With the current anti-plastic awakening we seem to be experiencing, the after life of a product or garment has never been such a public topic to explore. When we ‘take out’ the trash, where is ‘out’? What happens to our goods that break? Whos responsibility is it?
Natural textiles will eventually disintegrate into nothingness. Synthetic materials break down, but only into tiny pieces, and they never fully goes away. ‘But whole damn malls made up of synthetic materials’ I hear you say, and mate, you’re not wrong. The amount that we are consuming is huge and fast. And dangerously wasteful at the end of its life.
We don’t just sell goods to sell goods. Crushes deliberately chooses every item because we want to promote the maker, its stories, and its value.
We sell two kinds of sustainable products. The first of which are products that can replace the items in your life that have unnecessary packaging that are polluting the earth. Packaging is a significant contributor to waste. New Zealanders consume 735’000 tonnes of packaging every year and recycle only about 58% of it. And you thought plastic bags were the problem. Over the years, items like Honeywrap and menstrual cups have become increasingly popular in our store, making it obvious that as an extended community, we are choosing reusable products over the convenient ones.

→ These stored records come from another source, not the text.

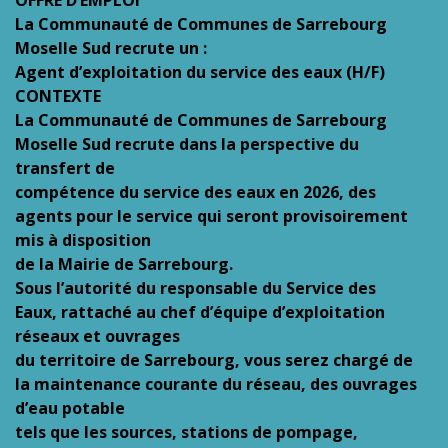
La Communauté de Communes de Sarrebourg
Moselle Sud recrute un :
Agent d’exploitation du service des eaux (H/F)
CONTEXTE
La Communauté de Communes de Sarrebourg
Moselle Sud recrute dans la perspective du
transfert de
compétence du service des eaux en 2026, des
agents pour le service qui seront provisoirement
mis à disposition
de la Mairie de Sarrebourg.
Sous l’autorité du responsable du Service des
Eaux, rattaché au chef d’équipe d’exploitation
réseaux et ouvrages
du territoire de Sarrebourg, vous serez chargé de
la maintenance courante du réseau, des ouvrages
d’eau potable
tels que les sources, stations de pompage,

Our generation definitely forgets that plastic plates, and cling wrap are all new-ish concepts. The other type of sustainable products that we sell are goods that have been thoughtfully and intentionally designed to reduce and/or eliminate the waste and pollution that is created while manufacturing. Waste is a big issue with manufacturing and production, especially with size and pace of global mass manufacturing. Our leather bags are vege tanned, which is an eco-friendly alternative to the otherwise pollutant tanning industry. Our other leather bags are vegan leather which is a material finally being celebrated as it opts out of cruel animal skinning practices. We have woodworkers choosing to use off-cut recycled timbers, reducing timber mills., Etc. These businesses are making goods good again, and we are all about it.
Made known by brands like TOMS, socially conscious companies give back with every purchase. The popularity of a brand like Toms was revolutionary as it showed that consumers do care about what they purchase, and want to invest in companies that align with their values.

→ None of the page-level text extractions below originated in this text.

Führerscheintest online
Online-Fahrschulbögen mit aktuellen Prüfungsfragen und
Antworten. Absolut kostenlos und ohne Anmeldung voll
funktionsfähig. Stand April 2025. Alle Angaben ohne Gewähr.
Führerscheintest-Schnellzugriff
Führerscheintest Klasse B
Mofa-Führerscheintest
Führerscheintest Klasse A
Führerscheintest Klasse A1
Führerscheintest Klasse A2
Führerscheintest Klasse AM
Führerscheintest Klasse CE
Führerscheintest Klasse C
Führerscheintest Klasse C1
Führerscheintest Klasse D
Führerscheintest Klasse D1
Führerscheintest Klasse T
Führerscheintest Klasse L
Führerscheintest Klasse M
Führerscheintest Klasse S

Crushes chooses to support companies that are socially conscious as we know that our customers are compassionate and egalitarian as they purposefully purchase from companies that support social and environmental issues. It means that they get to participate in change. And walk away with something nice, too.

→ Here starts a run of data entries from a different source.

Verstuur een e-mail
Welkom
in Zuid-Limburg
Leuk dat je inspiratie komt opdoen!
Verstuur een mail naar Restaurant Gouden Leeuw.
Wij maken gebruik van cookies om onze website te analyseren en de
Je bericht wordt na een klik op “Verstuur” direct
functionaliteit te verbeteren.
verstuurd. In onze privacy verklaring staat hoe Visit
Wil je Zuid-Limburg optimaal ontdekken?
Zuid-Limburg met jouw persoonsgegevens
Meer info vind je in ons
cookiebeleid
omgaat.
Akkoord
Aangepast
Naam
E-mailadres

The Auckland company Frank Stationery, use the buy-one-give-one model. When one buys their stationery they give an item to a student from various South Auckland schools. Being able to provide stationery is a way to not only support a child in need but equips schools to provide the best education possible. 295’000 New Zealand children live in poverty. Frank has given over 45’000 pieces of stationery in their time, with 2’000+ of that from Crushes sales. Our co-owner Sarah Firmston started a socially conscious business where she donates all of the profits of her side business Douse & Co to supports various charities close to her heart.
Then there is The Loyal Workshop. A young New Zealand family moved to Calcutta and started a business that hires women from the sex industry (that is exploitative and considered forced slavery), and re-train them to make beautiful leather bags and wallets. The women who makes the bags have their name printed in them, which gives her recognition and dignity, as well as a new start at life.